# NAWA FRACHT dataset extraction

Author: Thiago Nascimento (thiago.nascimento@eawag.ch)

This notebook is used to retrieve and concatenate the NAWA FRACHT (NADUF) dataset. 

The output is one file per catchemnt (similar to the CAMELS-CH), with 44 columns:

- date_start
- date_end 
- alk
- As
- Ba
- Br
- Cd
- Ca
- Cl
- Cr
- Cu
- doc
- drp
- ec25_sensor
- ec20_lab
- F
- Fe
- Pb
- Mg
- q_mean_sensor
- Hg
- Ni
- NO3_N
- O2C_sensor
- O2S_sensor
- pH_lab
- pH_sensor
- K
- H4SiO4
- Na
- Sr
- SO4
- tfp
- th
- tn
- toc
- tp
- tss
- temp_sensor
- Zn

## Requirements
**Python:**

* Python>=3.6
* Jupyter
* geopandas=0.10.2
* numpy
* os
* pandas=2.1.3
* scipy=1.9.0
* tqdm

Check the Github repository for an environment.yml (for conda environments) or requirements.txt (pip) file.

**Files:**

* naduf_data_1981-2020_v6.xlsx


**Directory:**

* Clone the GitHub directory locally
* Place any third-data variables in their respective directory.
* ONLY update the "PATH" variable in the section "Configurations", with their relative path to the EStreams directory. 


## References
* NADUF. National River Monitoring and Survey Programme, https://www.bafu.admin.ch/bafu/en/home/topics/water/state/water--monitoring-networks/national-surface-water-quality-monitoring-programme--nawa-/national-river-monitoring-and-survey-programme--naduf-.html (last access: 20 Sep 2024).
## Observations
* None

# Import modules

In [None]:
import pandas as pd
import tqdm as tqdm
import os
import warnings

# Configurations

In [None]:
# Only editable variables:
# Relative path to your local directory
PATH = "../.."

# Suppress all warnings
warnings.filterwarnings("ignore")

# Path to where the data are stored
path_naduf = r"C:\Users\nascimth\Documents\data\CAMELS_CH_Chem\\"

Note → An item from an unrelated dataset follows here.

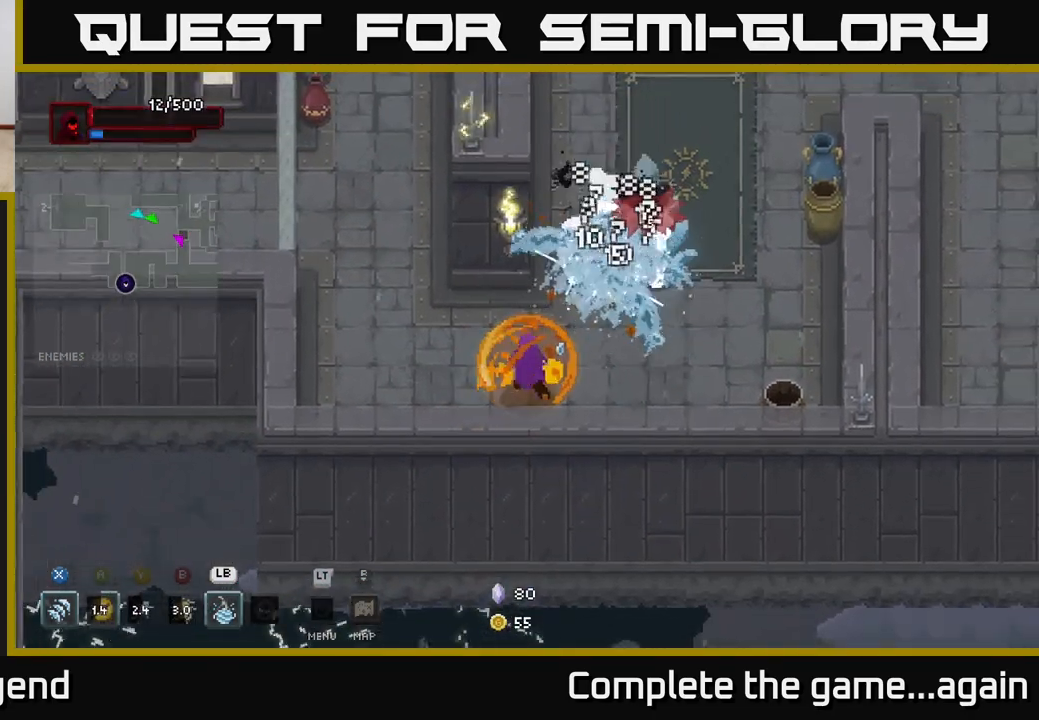
{"buttons": [], "left_stick": "up-right", "right_stick": "center", "events": [[33, "X", "up"], [167, "X", "down"], [500, "X", "up"]]}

* #### The users should NOT change anything in the code below here. 

In [None]:
# Non-editable variables:
PATH_OUTPUT = r"results\Dataset\stream_water_chemistry\interval_samples"

# Set the directory:
os.chdir(PATH)

# Import data

In [None]:
# Full dataset of interval (time-series)
dataset_naduf = pd.read_excel(path_naduf+r"data\NADUF\naduf_data_1981-2020_v6.xlsx")
dataset_naduf

- Network

In [None]:
# Network NADUF
network_naduf = pd.read_excel(path_naduf+"data\CAMELS_CH_chem_stations_short_v3.xlsx", sheet_name='naduf')
network_naduf

In [None]:
len(dataset_naduf.naduf_id.unique())

In [None]:
dataset_naduf.naduf_id.unique()

Observations
- 1827 is not present in the dataset. 

### Renaming the columns

In [None]:
dataset_naduf.columns

In [None]:
column_rename_dict = {
    'naduf_id': 'nawafracht_id', 
    'status_number': 'status_number', 
    'remark':'remark' , 
    'year':'year', 
    'date_end':'date_end', 
    'duration':'duration',
    'mean_discharge': 'q_mean_sensor',
    'total_discharge': 'total_discharge(Miom3)',
    'temperature_BAFU': 'temp_sensor',
    'pH_BAFU': 'pH_sensor',
    'conductivity_25C_BAFU': 'ec25_sensor',
    'oxygen': 'O2C_sensor',
    'oxygen_saturation': 'O2S_sensor',
    'pH_lab': 'pH_lab',
    'conductivity_20C_lab': 'ec20_lab',
    'total_hardness': 'th',
    'alkalinity': 'alk',
    'calcium': 'Ca',
    'magnesium': 'Mg',
    'nitrate': 'NO3_N',
    'total_nitrogen': 'tn',
    'DRP': 'drp',
    'total_phosphorus': 'tp',
    'total_phosphorus_filtered': 'tfp',
    'chloride': 'Cl',
    'fluoride': 'F',
    'bromide': 'Br',
    'silicate': 'H4SiO4',
    'sulphate': 'SO4',
    'sodium': 'Na',
    'potassium': 'K',
    'iron': 'Fe',
    'TOC': 'toc',
    'DOC': 'doc',
    'suspended_material': 'tss',
    'chromium': 'Cr',
    'zinc': 'Zn',
    'copper': 'Cu',
    'cadmium': 'Cd',
    'lead': 'Pb',
    'nickel': 'Ni',
    'mercury': 'Hg',
    'barium': 'Ba',
    'strontium': 'Sr',
    'arsenic': 'As',
    'manganese': 'Mn'
}

In [None]:
# Rename columns based on the dictionary
dataset_naduf.rename(columns=column_rename_dict, inplace=True)

In [None]:
(dataset_naduf.duration/24).min()

In [None]:
# Convert to datetime:
dataset_naduf["date_end"] = pd.to_datetime(dataset_naduf["date_end"], format='%Y-%m-%d')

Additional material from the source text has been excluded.